Division of Nephrology, Department of Medicine, University of Maryland School of Medicine, 22 S. Greene Street, Baltimore, MD 21201, USA.
Transpl Int. 2010 May 1;23(5):447-60. doi: 10.1111/j.1432-2277.2010.01051.x. Epub 2010 Feb 3.
All immunosuppressive medications require a learning curve that enables clinicians to improve the therapeutic index of agents. Mammalian target of rapamycin (mTOR) inhibitors are potentially a less nephrotoxic form of immunosuppression than calcineurin inhibitors (CNIs) that has been used in kidney transplant recipients for more than two decades. This drug class has a novel immunosuppressive action, probably mediated in part through inhibition of growth receptor signaling mechanisms.
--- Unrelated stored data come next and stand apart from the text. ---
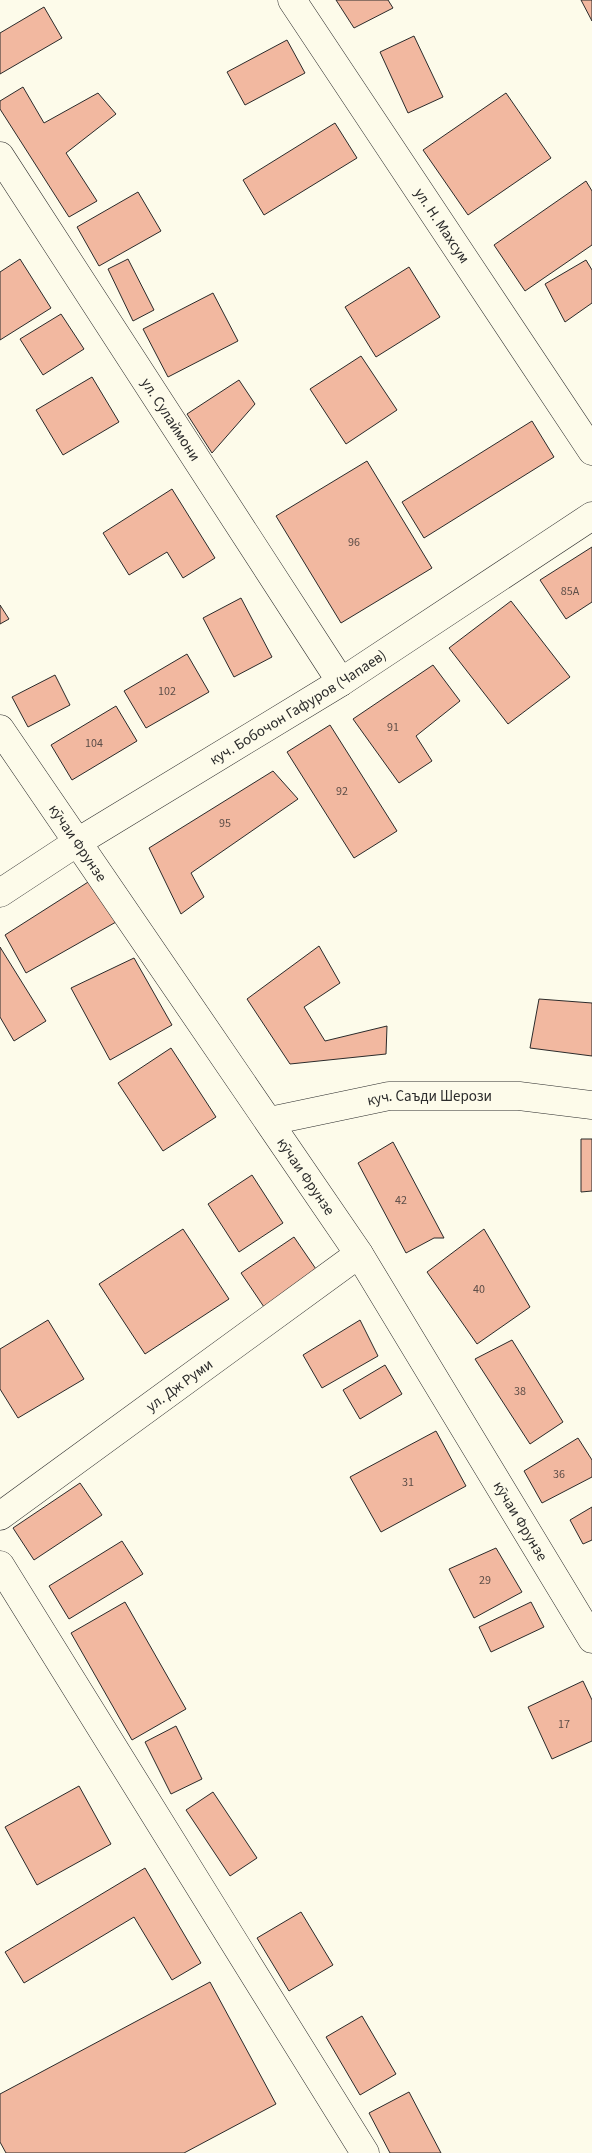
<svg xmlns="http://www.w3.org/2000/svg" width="592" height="2153" viewBox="0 0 592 2153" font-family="'Source Sans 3',sans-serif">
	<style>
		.building { fill: #f2b8a0; stroke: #2b2b2b }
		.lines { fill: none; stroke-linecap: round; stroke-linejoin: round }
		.minor-casing { stroke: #2b2b2b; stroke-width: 29 }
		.tertiary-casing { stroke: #2b2b2b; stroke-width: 29 }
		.minor { stroke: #fdfbea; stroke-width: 28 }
		.tertiary { stroke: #fdfbea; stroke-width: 28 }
		.labels { text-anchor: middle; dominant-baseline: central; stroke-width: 4; stroke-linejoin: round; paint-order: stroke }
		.number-label { font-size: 12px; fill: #5d4e48 }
		.street-label { font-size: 15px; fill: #2b2b2b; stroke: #fdfbea }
	</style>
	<rect width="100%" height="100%" fill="#fdfbea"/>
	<g class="building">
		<polygon points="336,0 388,0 393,8 354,28"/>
		<polygon points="581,0 592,0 592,21"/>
		<polygon points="44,7 62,38 0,74 0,33"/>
		<polygon points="414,36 443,97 408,113 380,52"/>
		<polygon points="287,40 305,73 245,105 227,72"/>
		<polygon points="23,87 44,123 98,93 116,114 66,153 97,201 69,217 0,109 0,101"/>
		<polygon points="506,93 551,158 468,215 423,150"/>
		<polygon points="335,123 357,158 264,215 243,180"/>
		<polygon points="586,181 592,191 592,245 525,291 494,245"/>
		<polygon points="138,192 161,231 99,266 77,227"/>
		<polygon points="20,259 51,308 0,340 0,272"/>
		<polygon points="128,259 154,310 133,321 108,269"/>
		<polygon points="586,260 592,270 592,303 565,322 545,284"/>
		<polygon points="409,267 440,317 376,357 345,307"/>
		<polygon points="213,293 238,341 168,377 143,329"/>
		<polygon points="61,314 84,349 43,375 20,339"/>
		<polygon points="361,356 397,410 346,444 310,389"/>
		<polygon points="92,377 119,422 63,455 36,410"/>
		<polygon points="239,380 255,404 212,453 187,414"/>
		<polygon points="532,421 554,457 424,538 402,502"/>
		<polygon points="367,461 432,568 341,623 276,516"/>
		<polygon points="172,489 215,558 183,578 167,552 129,575 103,533"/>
		<polygon points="592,547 592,602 566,619 540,580"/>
		<polygon points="241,598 272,657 234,677 203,618"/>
		<polygon points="511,601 570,677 508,724 449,648"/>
		<polygon points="0,605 9,619 0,624"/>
		<polygon points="187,654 209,692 146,728 124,691"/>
		<polygon points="433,665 460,701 416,736 432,761 399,783 353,719"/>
		<polygon points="55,675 70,705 28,727 12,697"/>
		<polygon points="116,706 137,741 72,780 51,745"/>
		<polygon points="330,725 397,831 354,858 287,752"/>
		<polygon points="273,771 298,799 191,873 204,897 181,914 149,848"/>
		<polygon points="96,877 116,922 26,973 5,935"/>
		<polygon points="319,946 340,983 304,1007 325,1041 387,1026 386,1054 290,1064 247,999"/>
		<polygon points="0,947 46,1021 14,1041 0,1017"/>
		<polygon points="134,958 172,1025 110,1060 71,988"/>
		<polygon points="539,999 592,1003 592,1056 530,1048"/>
		<polygon points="171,1048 216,1117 163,1151 118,1083"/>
		<polygon points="581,1139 592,1139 592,1191 581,1192"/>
		<polygon points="393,1142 444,1238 434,1238 406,1253 358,1163"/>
		<polygon points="252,1175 283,1223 239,1252 208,1204"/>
		<polygon points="183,1229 229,1299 145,1354 99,1284"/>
		<polygon points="484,1229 530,1307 477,1344 427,1272"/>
		<polygon points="294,1237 318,1272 264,1307 241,1273"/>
		<polygon points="48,1320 84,1379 18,1418 0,1389 0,1349"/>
		<polygon points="360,1320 378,1356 322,1388 303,1355"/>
		<polygon points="512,1340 563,1422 530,1444 475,1359"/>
		<polygon points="385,1365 402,1394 360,1419 343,1390"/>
		<polygon points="436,1431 466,1486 381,1532 350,1477"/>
		<polygon points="578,1438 592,1460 592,1477 542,1503 524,1471"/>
		<polygon points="80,1483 102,1515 34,1560 13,1528"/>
		<polygon points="592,1507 592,1540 583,1544 570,1520"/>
		<polygon points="122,1541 143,1574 69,1619 49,1586"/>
		<polygon points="496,1548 522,1592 474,1618 449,1569"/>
		<polygon points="125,1602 186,1709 132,1740 71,1633"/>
		<polygon points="531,1602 544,1627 491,1652 479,1627"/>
		<polygon points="583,1681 592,1700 592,1741 552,1759 528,1707"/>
		<polygon points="176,1726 202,1779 171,1794 145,1742"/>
		<polygon points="79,1786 111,1844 37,1885 5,1827"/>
		<polygon points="213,1792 257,1858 230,1876 186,1810"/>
		<polygon points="145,1868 201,1963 172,1980 134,1917 24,1983 5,1952"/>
		<polygon points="301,1912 333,1965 289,1991 257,1938"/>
		<polygon points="210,1982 276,2104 184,2153 6,2153 0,2142 0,2094"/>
		<polygon points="362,2016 396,2074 360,2095 326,2037"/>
		<polygon points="409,2092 441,2153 390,2153 369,2113"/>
	</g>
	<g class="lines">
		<defs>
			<g id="minor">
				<path id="s1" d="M292,0L592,451"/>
				<path id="s2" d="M0,156L341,682"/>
				<path id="s3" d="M0,729L359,1254L592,1639"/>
				<path id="s4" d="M270,1121L389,1096H519L592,1105"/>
				<path id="s5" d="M0,1516L359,1254"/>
				<polyline points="0,1565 365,2153"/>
			</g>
			<g id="tertiary">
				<path id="s6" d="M0,893L76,843L341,682L592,516"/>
			</g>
		</defs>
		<use href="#minor" class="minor-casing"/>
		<use href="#tertiary" class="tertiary-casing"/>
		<use href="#minor" class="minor"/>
		<use href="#tertiary" class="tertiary"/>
	</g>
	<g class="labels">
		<g class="number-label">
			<text x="354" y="542">96</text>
			<text x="570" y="591">85А</text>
			<text x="167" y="691">102</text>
			<text x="393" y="727">91</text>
			<text x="94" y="743">104</text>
			<text x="342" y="791">92</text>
			<text x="225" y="823">95</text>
			<text x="401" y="1200">42</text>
			<text x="479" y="1289">40</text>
			<text x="520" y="1391">38</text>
			<text x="559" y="1474">36</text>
			<text x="408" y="1482">31</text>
			<text x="485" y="1580">29</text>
			<text x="564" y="1724">17</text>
		</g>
		<g class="street-label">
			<text stroke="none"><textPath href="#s1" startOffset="271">ул. Н. Махсум</textPath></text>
			<text stroke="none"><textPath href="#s2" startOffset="314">ул. Сулаймони</textPath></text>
			<text stroke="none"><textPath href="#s6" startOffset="351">куч. Бобочон Гафуров (Чапаев)</textPath></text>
			<text stroke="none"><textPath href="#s3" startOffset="138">кӯчаи Фрунзе</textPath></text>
			<text stroke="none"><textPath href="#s4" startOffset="162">куч. Саъди Шерози</textPath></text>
			<text stroke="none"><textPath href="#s3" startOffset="542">кӯчаи Фрунзе</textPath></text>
			<text stroke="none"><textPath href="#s5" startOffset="222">ул. Дж Руми</textPath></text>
			<text stroke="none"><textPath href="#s3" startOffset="948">кӯчаи Фрунзе</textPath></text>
		</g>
	</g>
</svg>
In addition, it has a unique drug toxicity, which is partially dose-related. This medication class also possesses antiproliferative activity, which may be useful in-post-transplant patients with increased atherosclerotic and malignancy risks. mTOR inhibitors have been utilized for de novo immunosuppression with CNIs, corticosteroids, and antimetabolites. mTOR inhibitors also have been used as CNI-sparing agents both early and late post-transplant. Much debate remains over how to best utilize mTOR inhibition in kidney transplantation.
所有免疫抑制药物都需要一个学习曲线,使临床医生能够提高药物的治疗指数。雷帕霉素(mTOR)抑制剂是一种潜在的、比钙调磷酸酶抑制剂(CNI)毒性更小的免疫抑制剂,CNI 已在肾移植受者中使用了二十多年。这类药物具有新颖的免疫抑制作用,可能部分通过抑制生长受体信号机制介导。此外,它具有独特的药物毒性,部分与剂量有关。这类药物还具有抗增殖活性,这在移植后动脉粥样硬化和恶性肿瘤风险增加的患者中可能有用。mTOR 抑制剂已被用于与 CNI、皮质类固醇和抗代谢物联合用于新的免疫抑制治疗。mTOR 抑制剂也被用作 CNI 节约剂,无论是在移植后早期还是晚期。关于如何在肾移植中最好地利用 mTOR 抑制仍存在许多争议。